地縛霊 この霊は土地に住み着く、あるいは特定の場所に想念がありそこから離れない霊と言われます。私は見たことがないものです。
浮遊霊 死んだ後も生きている人々の世界をうつろい歩く霊と言われます。幾度かそれらしいものを見たことがあります。
悪霊
怨霊
非常に強い恨みや怒りを持った霊です。生前、自分の受けた仕打ちへの仕返しをするものです。見たことはありませんがそのような霊はいると思います。
生霊 まだ生存している人の霊が、肉体から離れて行動する霊です。
水子霊 この世に生まれる前に死んでしまった子供の霊です。これに関しては独自の見解を持っておりますので別項で考察したいと思います。私個人としまして水子霊はないと考えていますが、水子供養などを根本から否定するものではありません。しかし水子の霊なるものになり代わって障りを起こす霊は存在すると思います。

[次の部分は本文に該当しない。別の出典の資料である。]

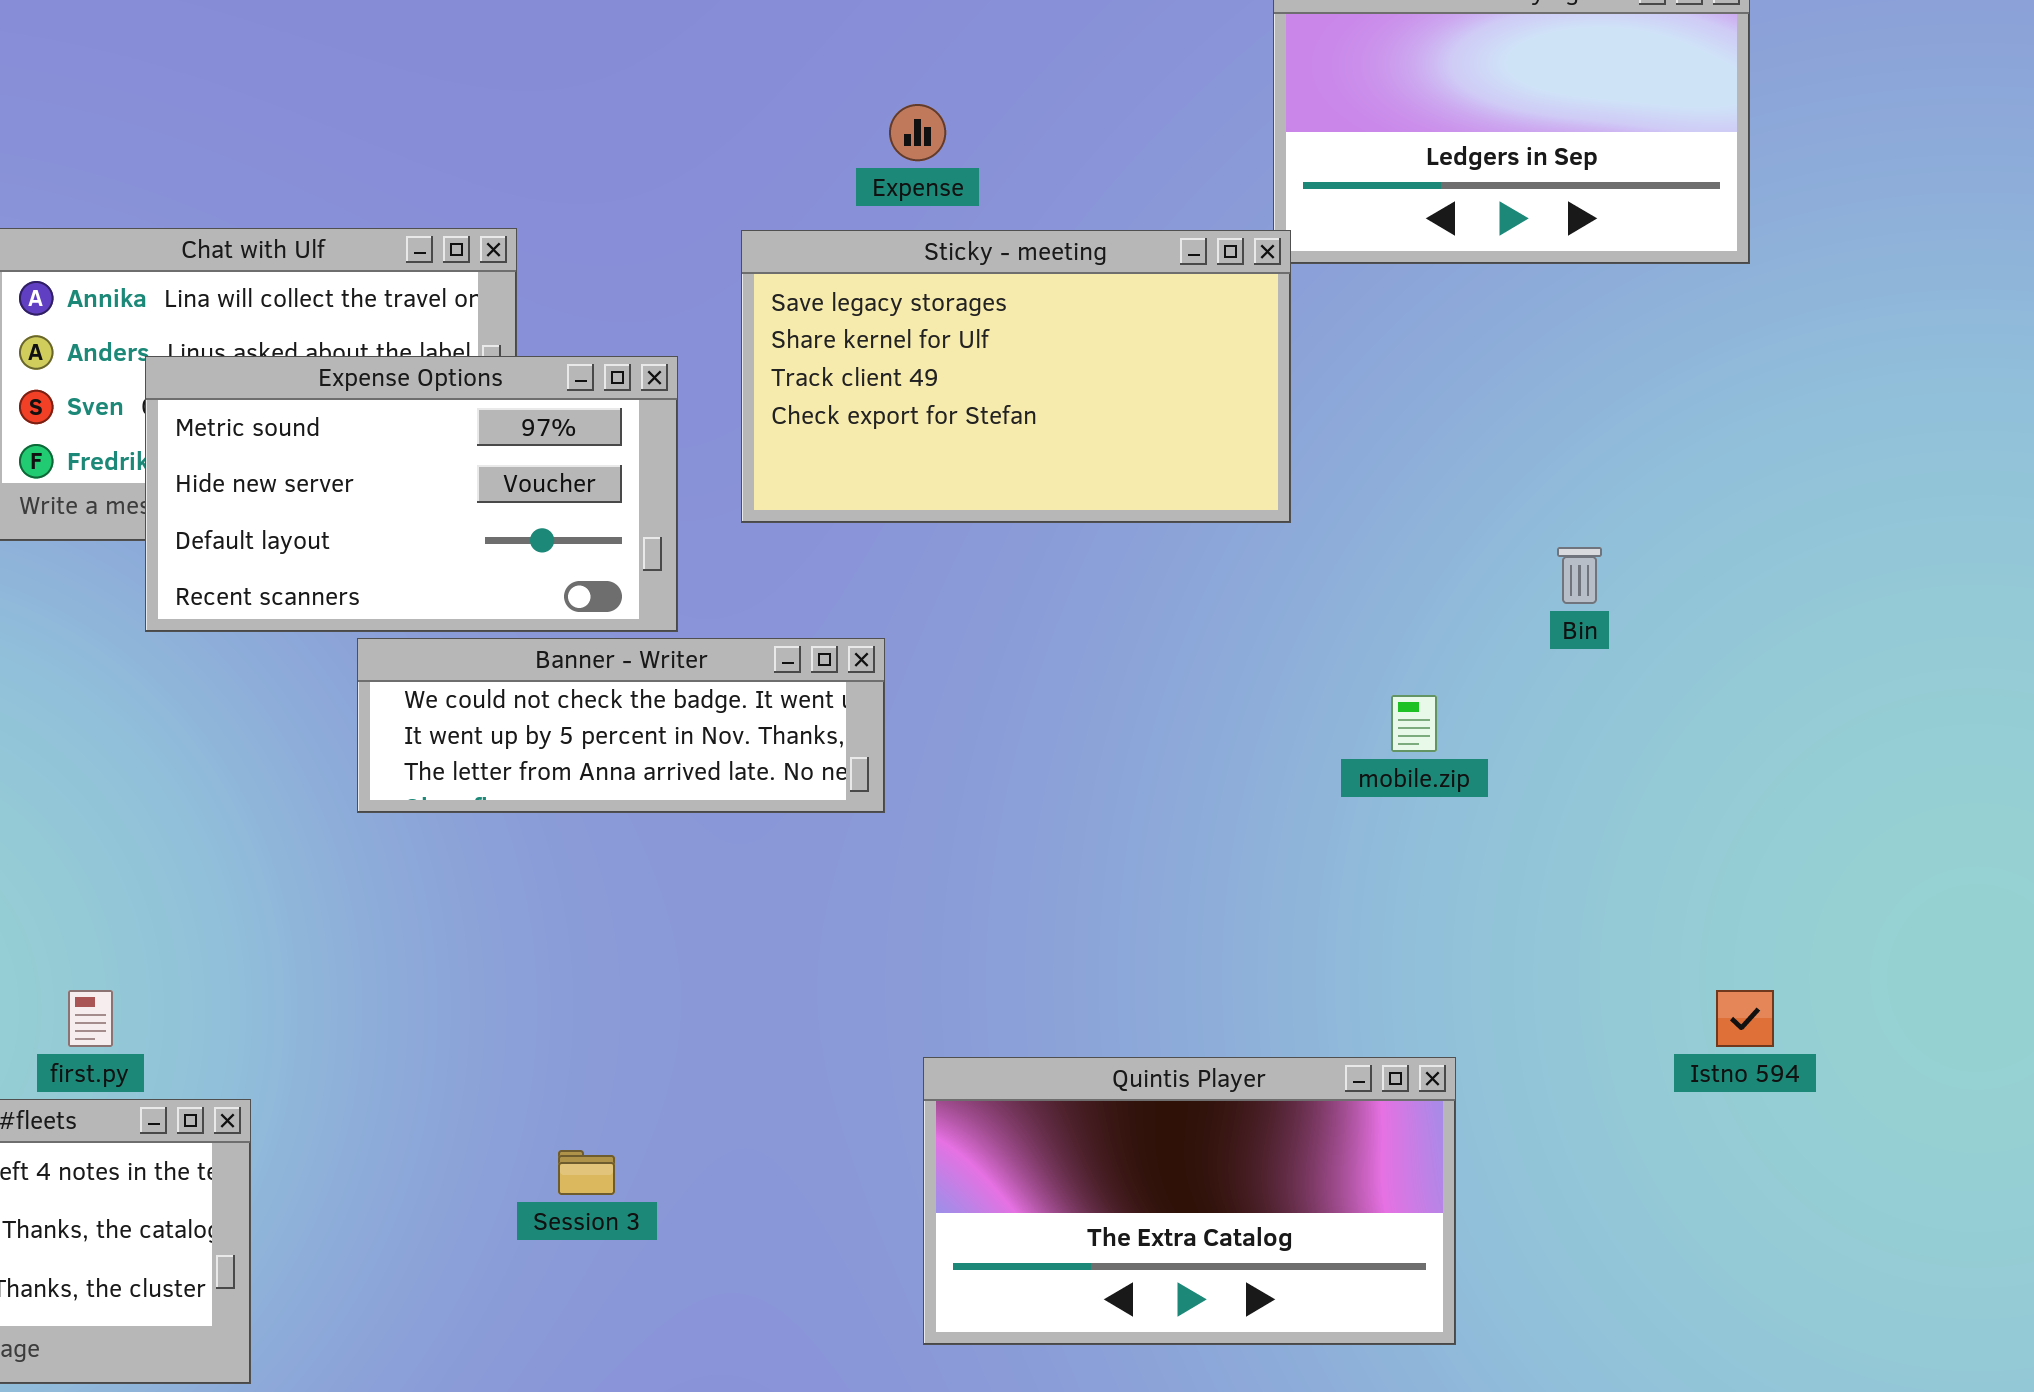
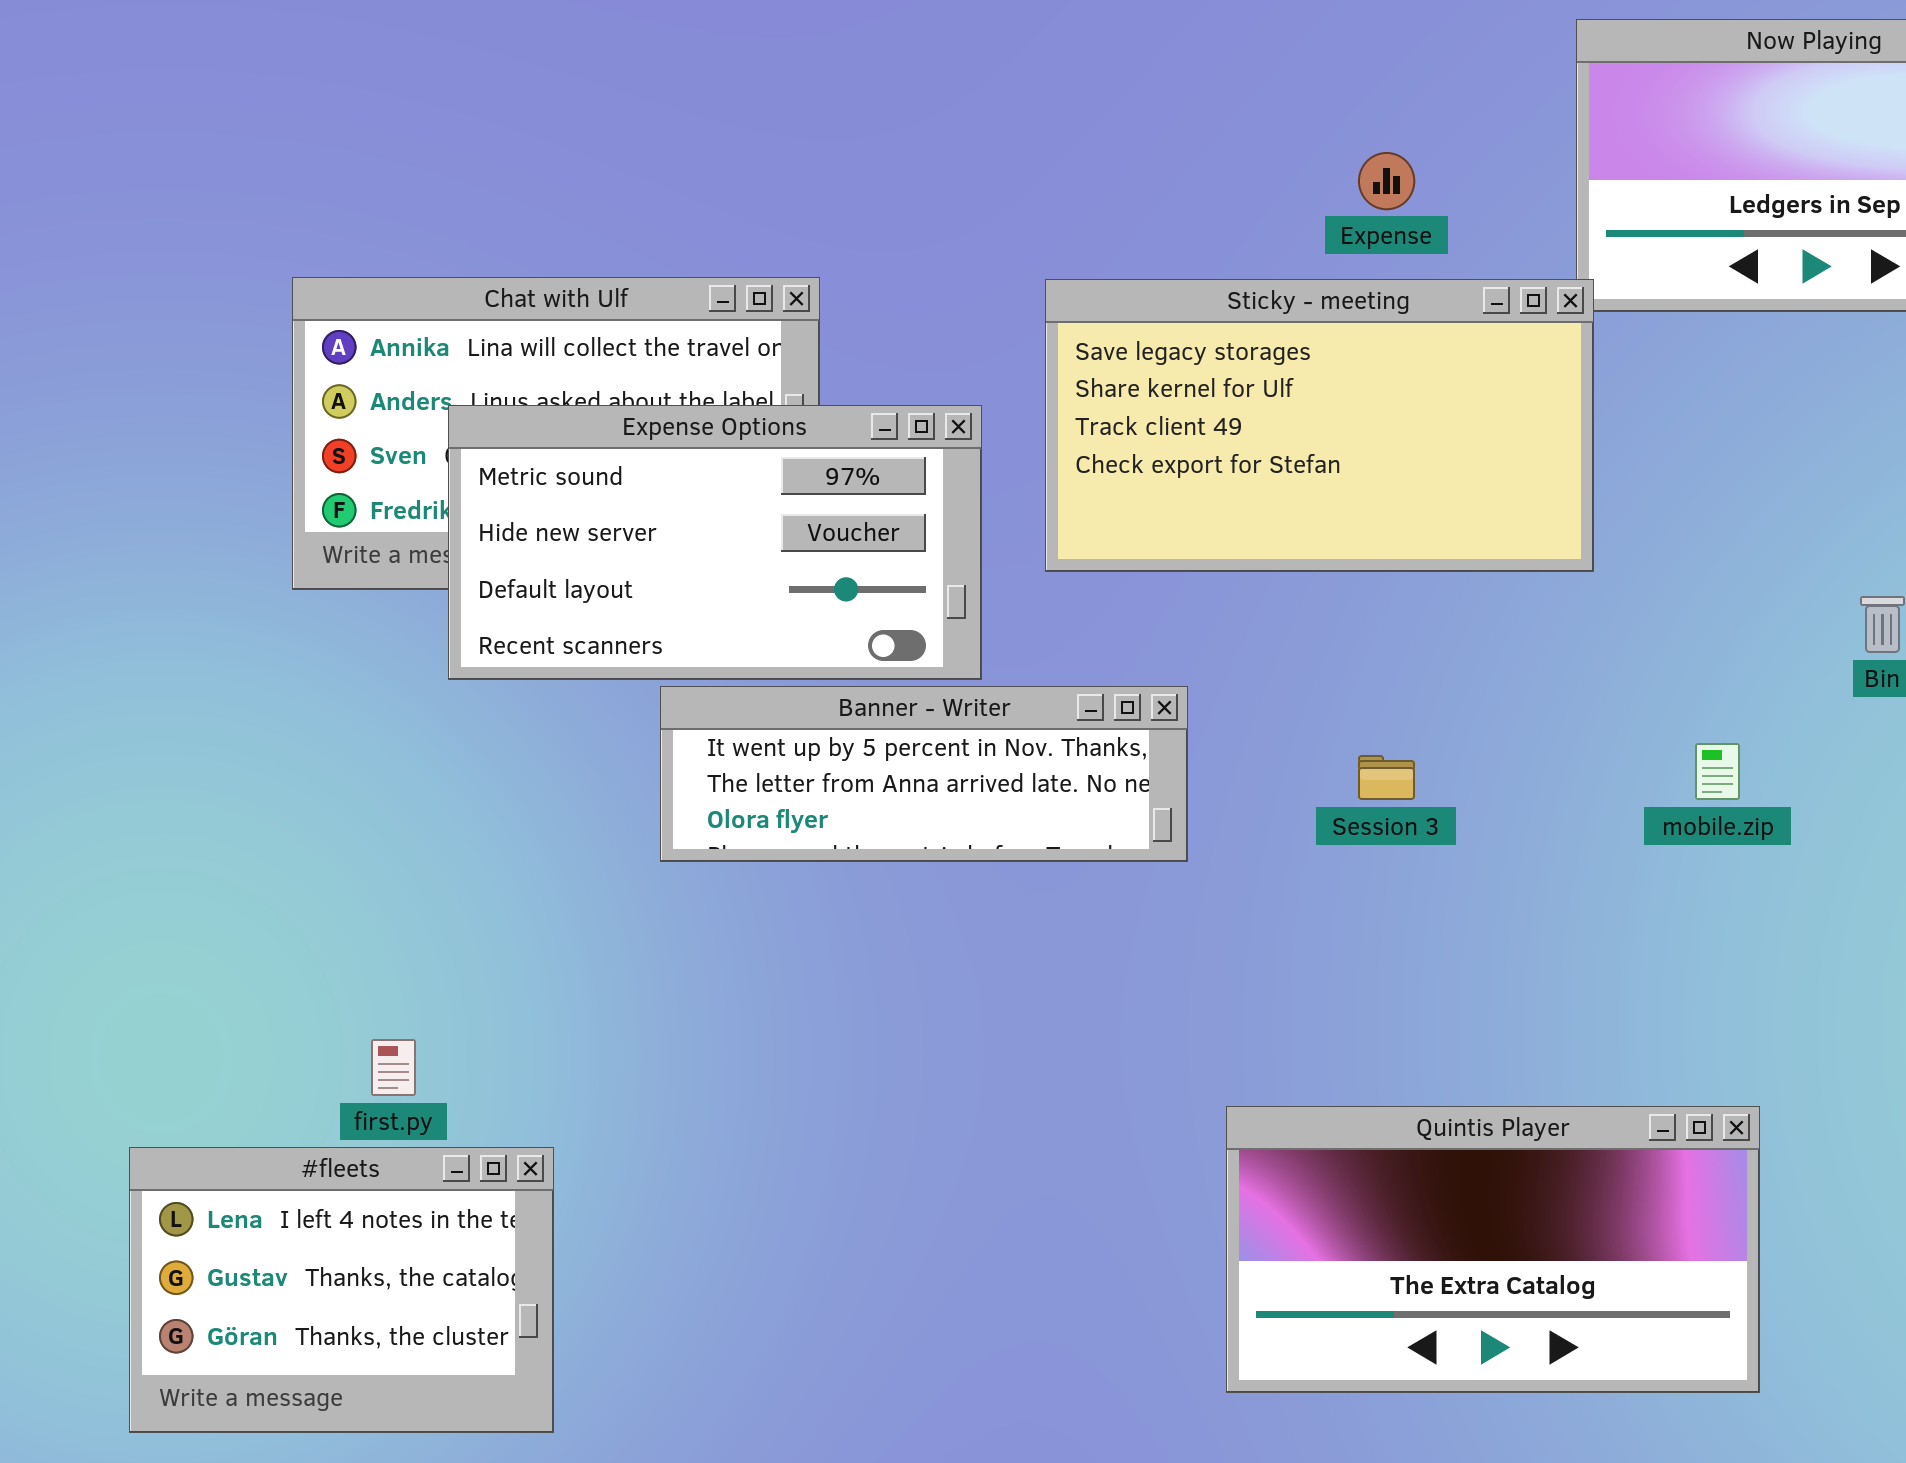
Expense: [889,104,946,161] -> [1358,152,1415,210], moved
Banner - Writer: [357,638,885,813] -> [660,686,1188,862], scrolled down 1 row
Session 3: [558,1150,615,1195] -> [1358,755,1415,800], moved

動物霊 この地球に生存するあらゆる動物の霊です。聖書学見地から言いますと、全ての動物には霊があるとされています。こっくりさん(狐犬狸)として日本では有名です。


 技術の進歩によって、昔は霊という存在を証明する手段として写真が用いられてきました。今では写真に加えてビデオカメラや携帯動画など、実際に霊が動く様子を捕らえたものが出てきました。

 しかしながら一部の人の手によって「作り物」が横行し、動画で撮影されたものを簡単に信じるわけにはいかなくなったというのが現状です。中には本物もあるのでしょうが、出自のあやしい物ならほとんとが作り物と見ていいでしょう。